Di kawasan Parung Panjang terdapat hutan penelitian Yanpala yang dikelola Kementerian Kehutanan. Hutan multikultur ini masih terdapat sumber mata air yang besar karena hutannya masih alami. Sumber mata air dari hutan Yanpala sebenarnya bisa dimanfaatkan untuk kebutuhan penduduk.

Tanaman akasia diintroduksi pada tahun 1990 an yang dirintis oleh Kepala KPH Bogor waktu itu. Penggantian jenis pohon dengan akasia ini mulai menunjukkan hasilnya. Dengan produktivitas yang tinggi, waktu tanam yang relatif pendek dan profit yang baik secara ekonomi maka pilihan terhadap akasia dianggap paling tepat bagi Perhutani. Acasia merupakan andalan untuk produksi kayu dari BKPH Parung Panjang. Belum ada perubahan kebijakan untuk mengganti jenis pohon yang ada saat dengan jenis pohon lainnya.

Pelaksanaan PHBM di BKPH Parung Panjang jika dicermati dari permasalahan sosial terlihat belum banyak berpengaruh.
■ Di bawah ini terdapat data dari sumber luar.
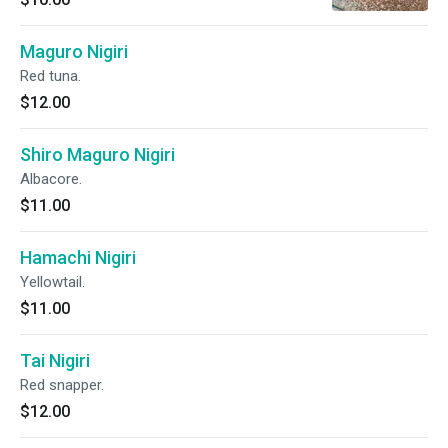
Maguro Nigiri
Red tuna.
$12.00
Shiro Maguro Nigiri
Albacore.
$11.00
Hamachi Nigiri
Yellowtail.
$11.00
Tai Nigiri
Red snapper.
$12.00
Memang ada tambahan pendapatan dari PHBM, tetapi sempitnya lahan garapan berpengaruh pada kecilnya pendapatan yang ada sehingga belum bisa diharapkan untuk dapat mengentaskan rakyat dari kemiskinan. Rakyat di sekitar hutan produksi yang ada belum bisa lepas dari jerat kemiskinan.

Alternatif pemenuhan kebutuhan ekonomi rakyat adalah menjadi pekerja informal di kota. Dengan adanya pembangunan transportasi kereta api rel ganda akan semakin memudahkan akses masyarakat berintegrasi dengan ekonomi pasar. Masyarakat dengan mudah dapat melakukan perjalanan ke kota Jakarta atau Tangerang. Meningkatnya hubungan masyarakat desa dengan masyarakat kota dapat menyebabkan makin tingginya kebutuhan uang untuk membeli produk industri atau menciptakan kehidupan yang lebih konsumtif (Suharjito dkk 2003).
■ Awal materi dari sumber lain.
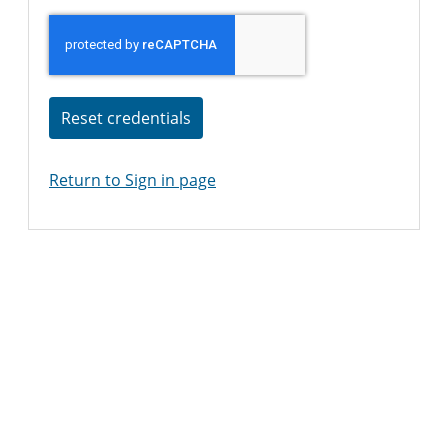
Reset credentials
Return to Sign in page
Keberhasilan sebuah program pemberdayaan dapat dilihat dari capaian terhadap indikator yang mencakup: (I) berkurangnya jumlah penduduk miskin; (2) berkembangnya usaha peningkatan pendapatan yang dilakukan oleh penduduk miskin dengan memanfaatkan sumberdaya yang tersedia; (3) meningkatnya kepedulian masyarakat terhadap upaya peningkatan

118 kesejahteraan keluarga miskin dilingkungannya; (4) meningkatnya kemandirian kelompok yang ditandai dengan makin berkembangnya usaha produktif anggota kelompok, makin kuatnya permodalan kelompok,makin rapihnya sistem administrasi kelompok, serta makin luasnya interaksi kelompok dengan kelompok lain di dalam masyarakat; serta (5) meningkatnya kapasitas masyarakat dan pemerataan pendapatan yang ditandai oleh peningkatan pendapatan keluarga miskin yang mampu memenuhi kebutuhan pokok dan kebutuhan sosial dasarnya (Sumodiningrat, 1999).
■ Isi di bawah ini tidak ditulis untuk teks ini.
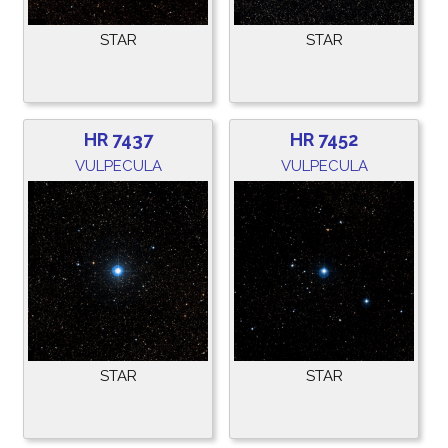
STAR
STAR
HR 7437
HR 7452
VULPECULA
VULPECULA
STAR
STAR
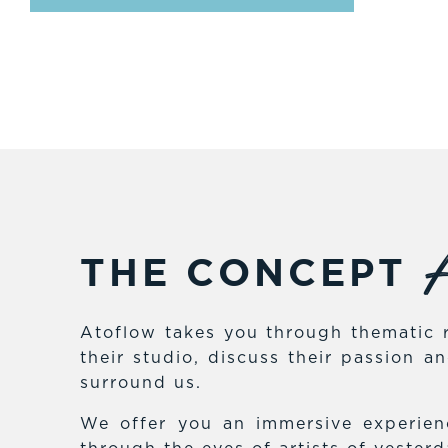
A
THE CONCEPT
Atoflow takes you through thematic r
their studio, discuss their passion 
surround us.
We offer you an immersive experienc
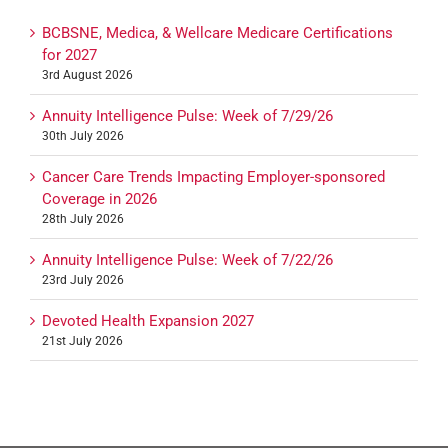
BCBSNE, Medica, & Wellcare Medicare Certifications
for 2027
3rd August 2026
Annuity Intelligence Pulse: Week of 7/29/26
30th July 2026
Cancer Care Trends Impacting Employer-sponsored
Coverage in 2026
28th July 2026
Annuity Intelligence Pulse: Week of 7/22/26
23rd July 2026
Devoted Health Expansion 2027
21st July 2026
Keberhasilan program PHBM dapat juga diukur dengan indikator antara lain: (1). Menurunnya gangguan terhadap kelestarian hutan, terutama yang disebabkan karena pencurian, (2). Menurunnya jumlah tanaman gagal disertai dengan meningkatnya kualitas tanaman hutan.(3). Membaiknya komposisi kelas hutan.(4). Membaiknya neraca sumberdaya hutan, (5). Menurunnya jumlah masyarakat miskin di desa hutan, (6). Berkembangnya usaha peningkatan pendapatan yang dilakukan oleh masyarakat desa hutan dengan memanfaatkan sumberdaya hutan yang tersedia, (7). Meningkatnya kemandirian kelompok pada PHBM, dan (8). Meningkatnya pendapatan keluarga miskin di desa hutan (Yulianto, 2002).

Pilihan terhadap jenis pohon akasia perlu pengkajian kebijakan yang lebih komprehensif mengingat sifat akasia yang kurang baik dalam menyuplai ketersediaan pakan ternak, ketersediaan sumberdaya air, dan mendukung keanekaragaman hayati. Petani juga hanya dapat menanam padi satu kali panen karena akasia cepat tumbuh dan berkembang sehingga mengalahkan tanaman lainnya.

Prinsip keadilan dalam pelaksanaan PHBM di Perhutani BKPH Parung Panjang juga belum terwujud. Hubungan antara Petugas Perhutani dengan petani masih belum setara. Petugas masih dominan dan merasa paling berhak dan paling tahu bagaimana mengelola hutan. Sedangkan petani masih menjadi objek belum mampu berperan sejajar dengan Petugas Perhutani.